We’ve tried it all: Atkins, The Zone, Slim Fast, Weight Watchers, Jenny Craig, NutriSystem, Beverly Hills, South Beach, juice fasts, macrobiotics, cleanses. We once ate nothing but cabbage soup for a month, with the malodorous result prompting even our dog to leave the room every time we entered.

We bought an Ab Roller, a rubber suit, a machine that jiggles your middle and an old-fashioned corset.

Yet still we look like Morgan Spurlock at the end of “Supersize Me,” when he had eaten nothing but McDonald’s, three meals a day, for a month.

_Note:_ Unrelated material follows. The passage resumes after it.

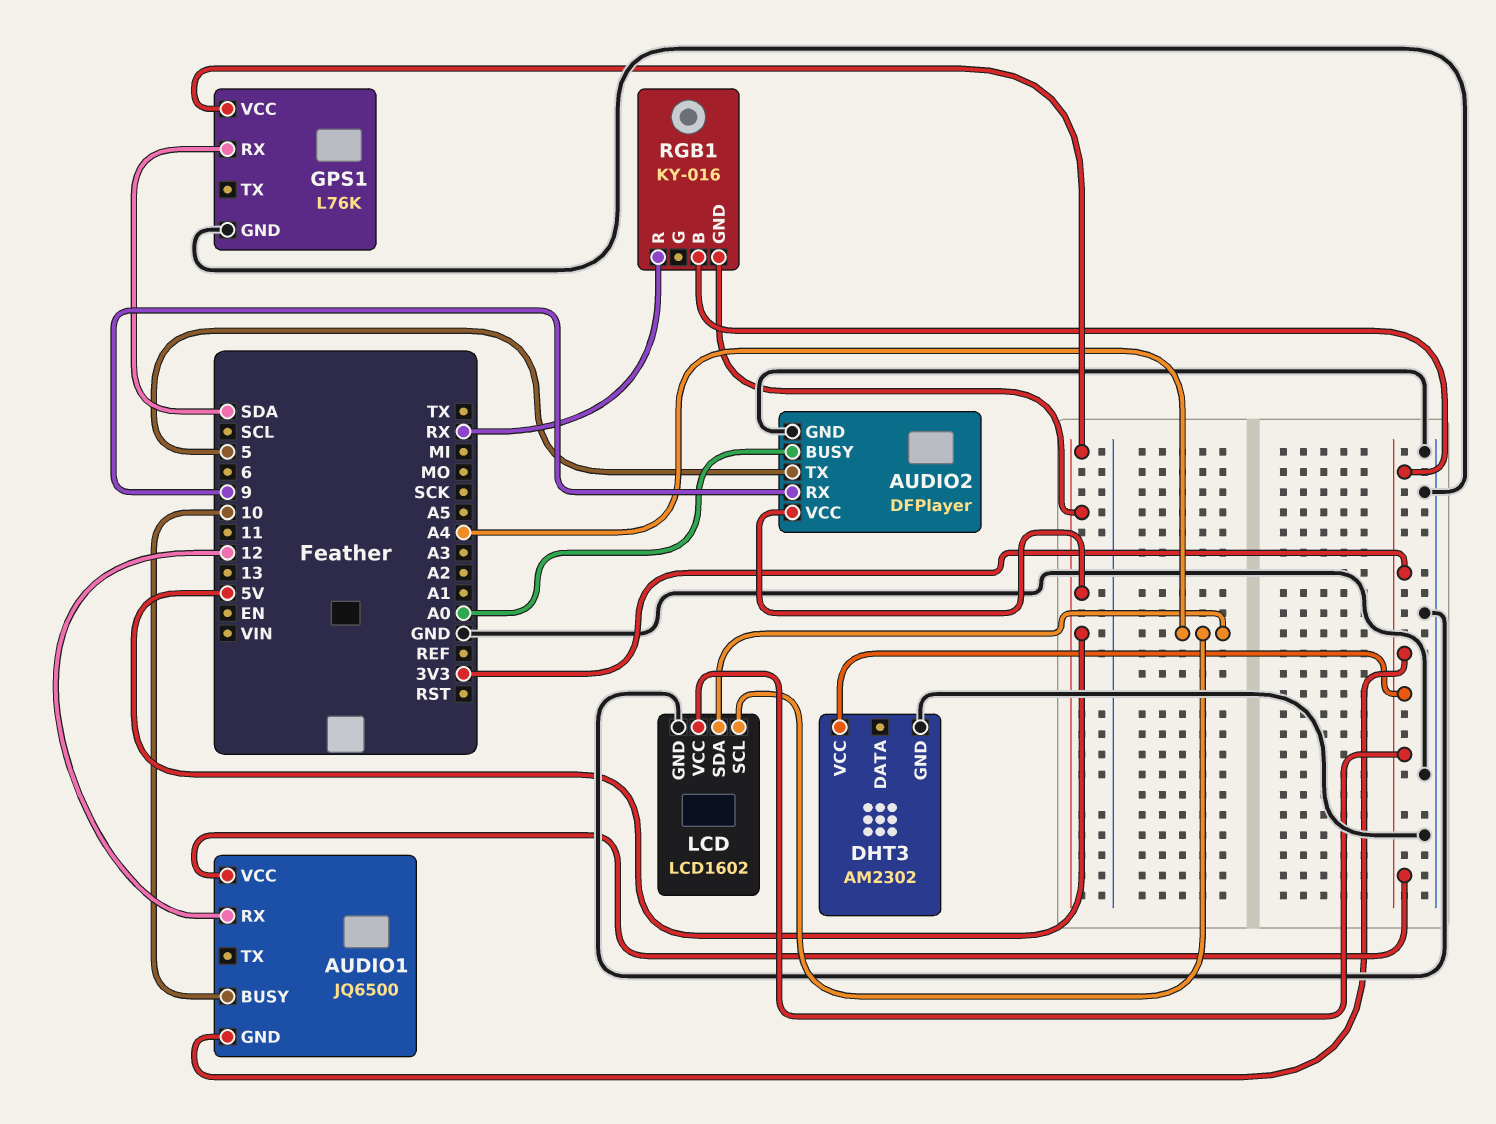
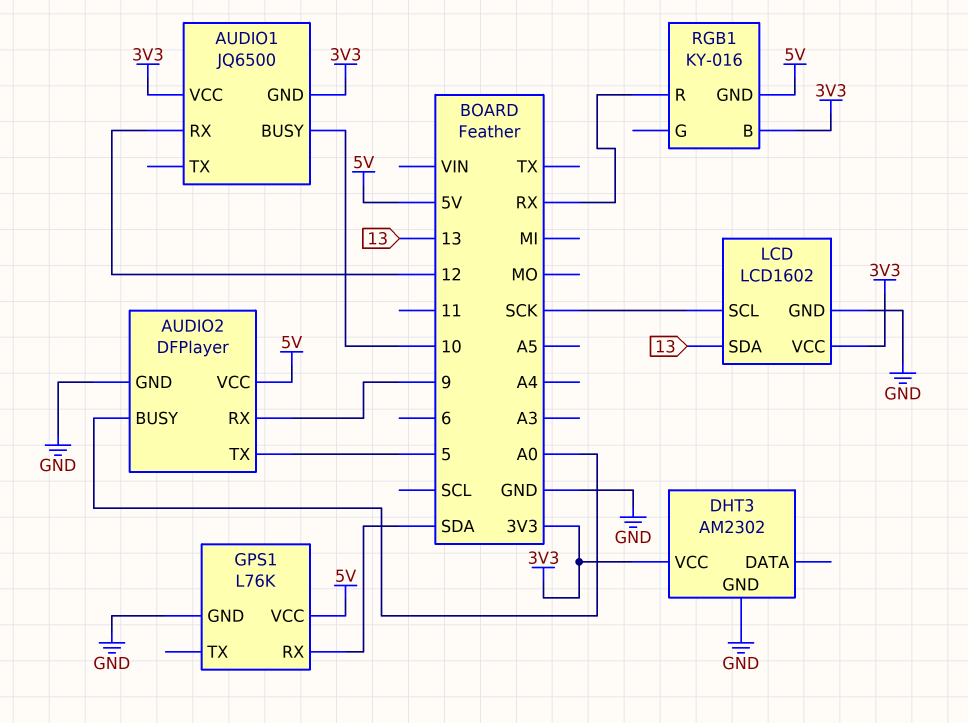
LCD pin SCL: A4 -> SCK
LCD pin SDA: A4 -> 13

With the new year, we’re now thinking of doing something drastic, like eliminating soft drinks, cookies, potato chips, candy, Freedom Fries, refried beans, cakes, sour cream, fried Twinkies, pasta, Funyuns, buttered popcorn, buttered bread, butter-brickle ice cream, buttered rum and buttered butter — but that’s pretty much our entire diet.

One thing we know for sure: We’re going to stay away from AbGONE and Skineez jeans.

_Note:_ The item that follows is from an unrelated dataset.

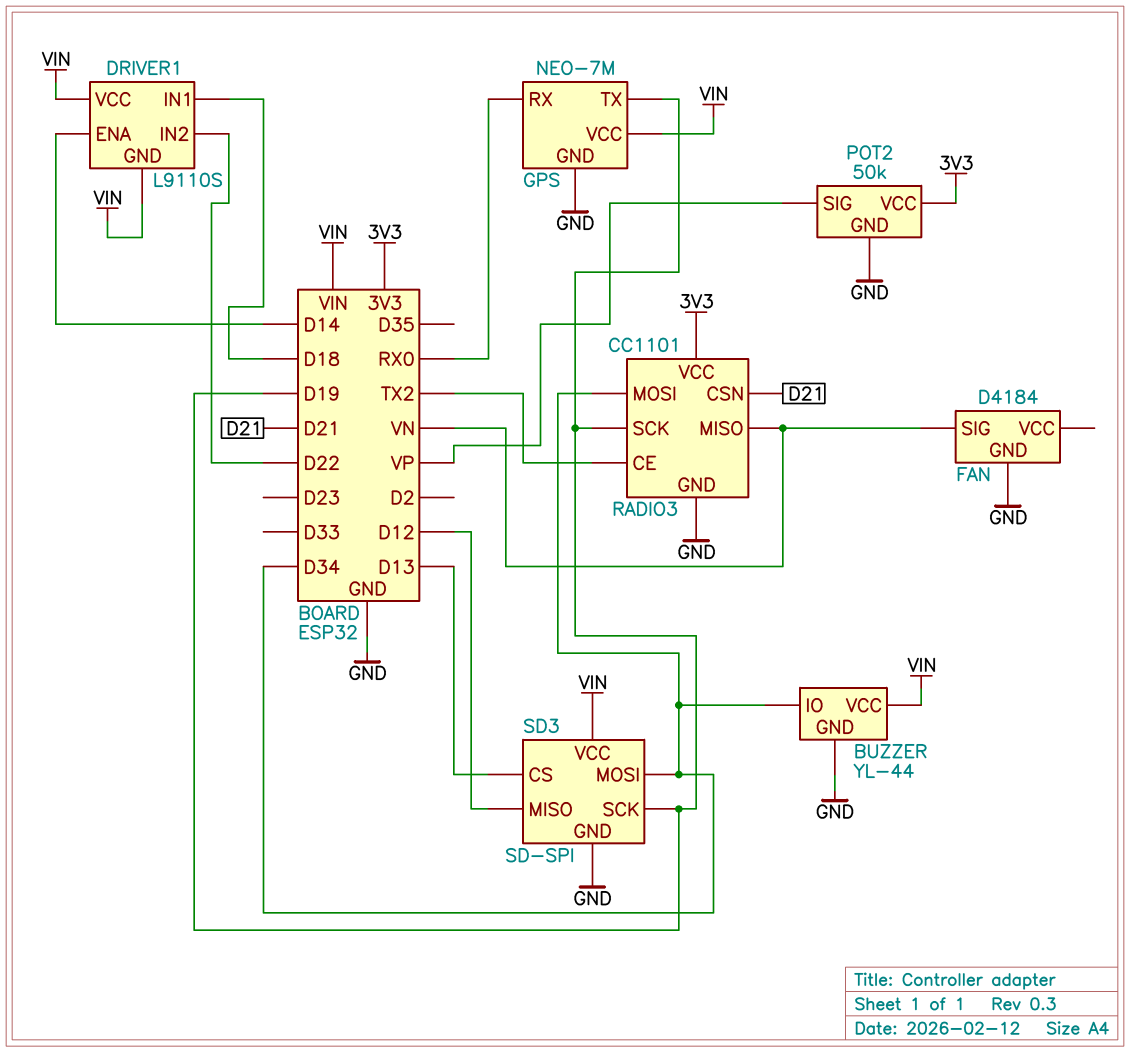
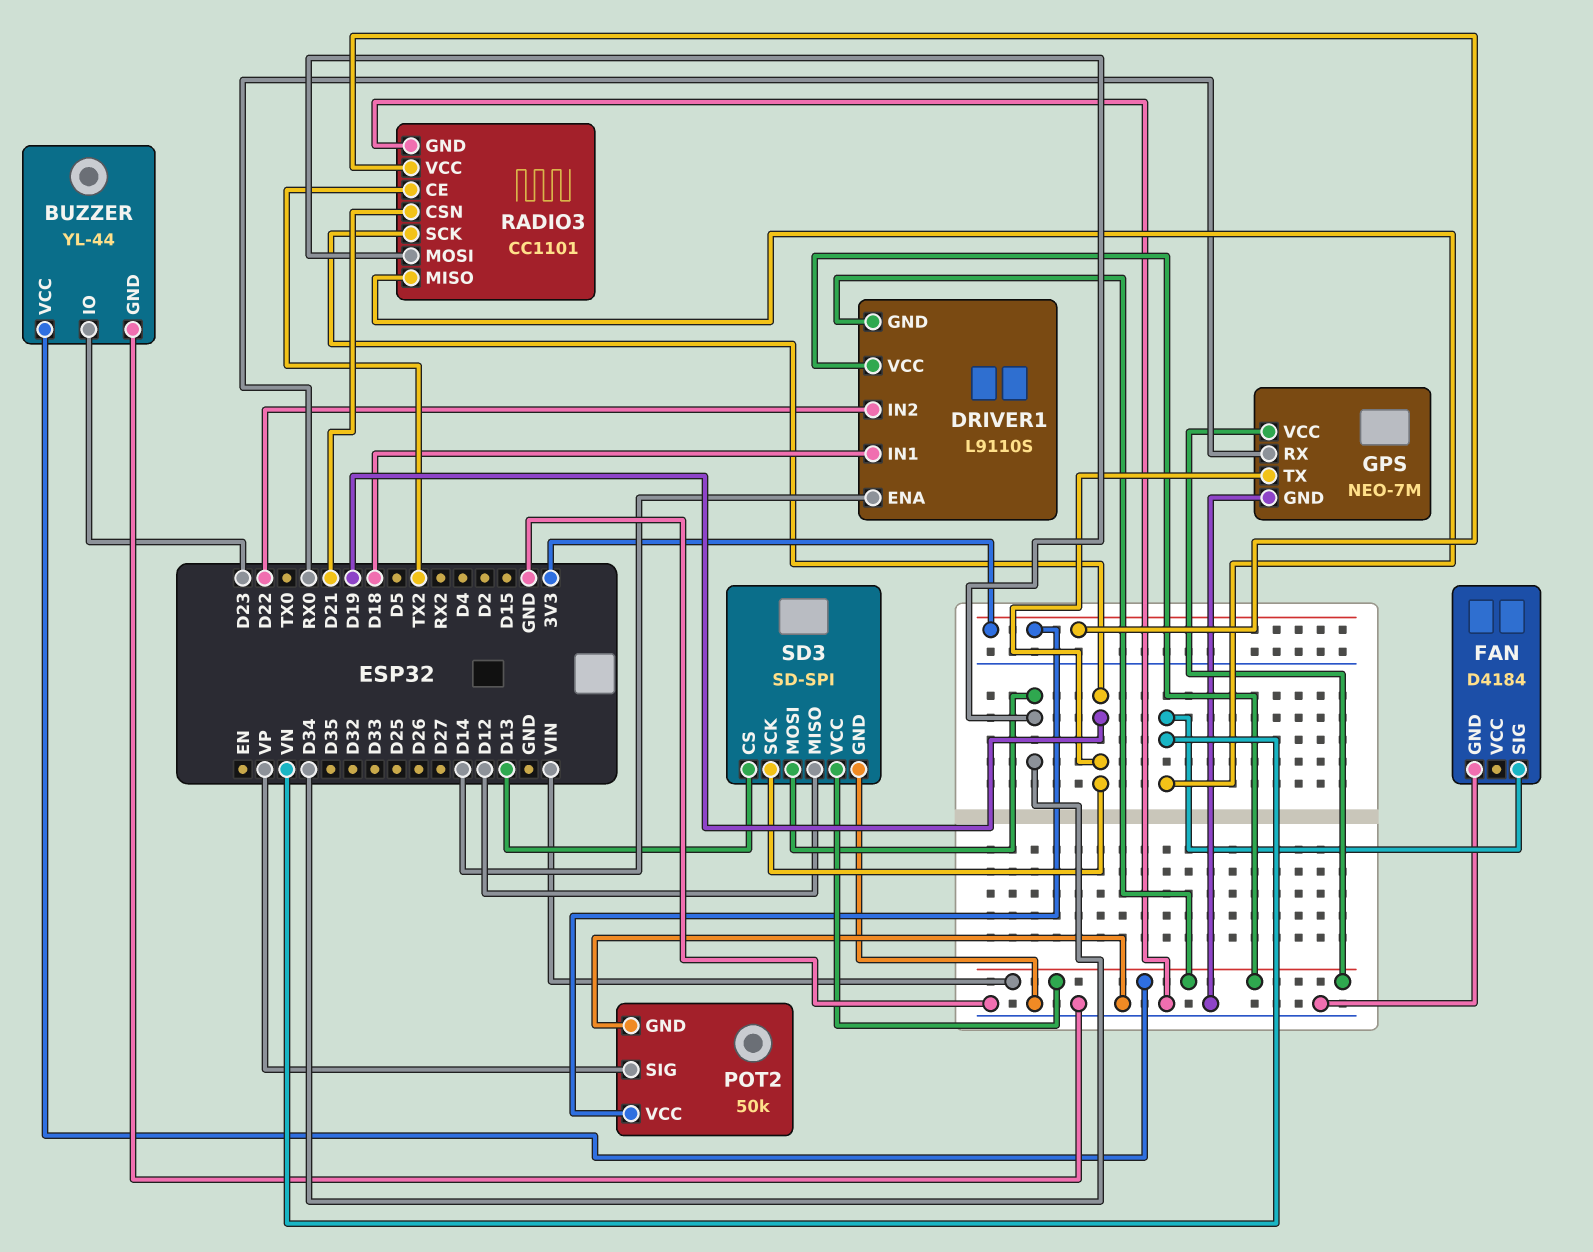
BUZZER pin IO: D34 -> D23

Those were among the most dubious diets tagged by the Healthy Weight Network in its 20th Annual Slim Chance Awards of the worst diets of 2008.

AbGONE, according to the network’s public-service announcement that we received here at World HQ, is a pill that claims to increase fat metabolism and inhibits abdominal fat deposits — no diet and exercise needed! But the fine print notes that “diet and exercise are essential.”

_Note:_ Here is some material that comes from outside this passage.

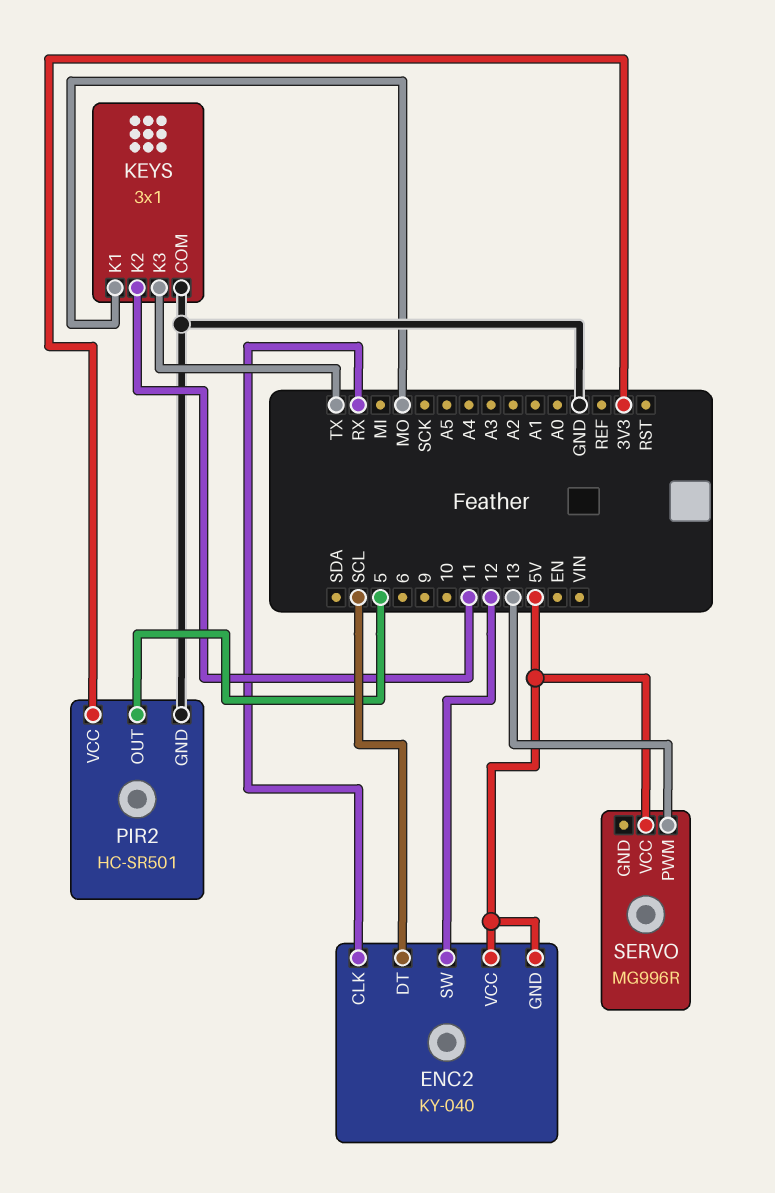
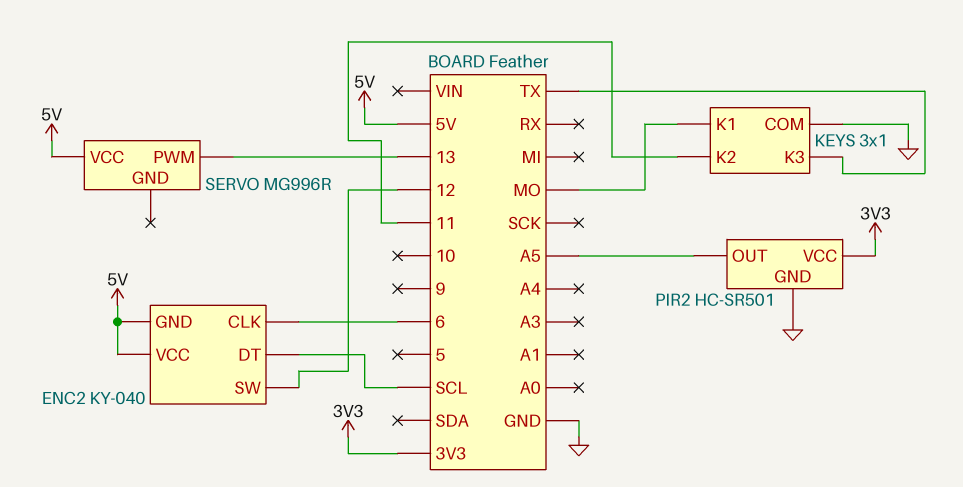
ENC2 pin CLK: RX -> 6
PIR2 pin OUT: 5 -> A5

The $139 jeans, meanwhile, supposedly are impregnated with retinol and chitosan, a shellfish product once claimed to cut fat absorption in the stomach. Friction between the jeans and skin supposedly triggers release of the substance. It makes us wonder: Would the jeans work better if we went commando?

Of course, nothing rivals the Kimkins diet, dubbed the worst diet product of 2008 by the organization. Heidi “Kimmer” Diaz claimed adherents could lose up to 5 percent of their body weight in 10 days and that it is “better than gastric-bypass surgery.” But the network suggests the method is essentially a starvation diet down to 500 calories a day and lacking in many nutrients, even substituting laxatives to replace missing fiber.

Hmm. We’re thinking that maybe this year we just need to embrace the fact that there’s more of us to love.

It’s Wednesday, and we’re munching on a celery stick.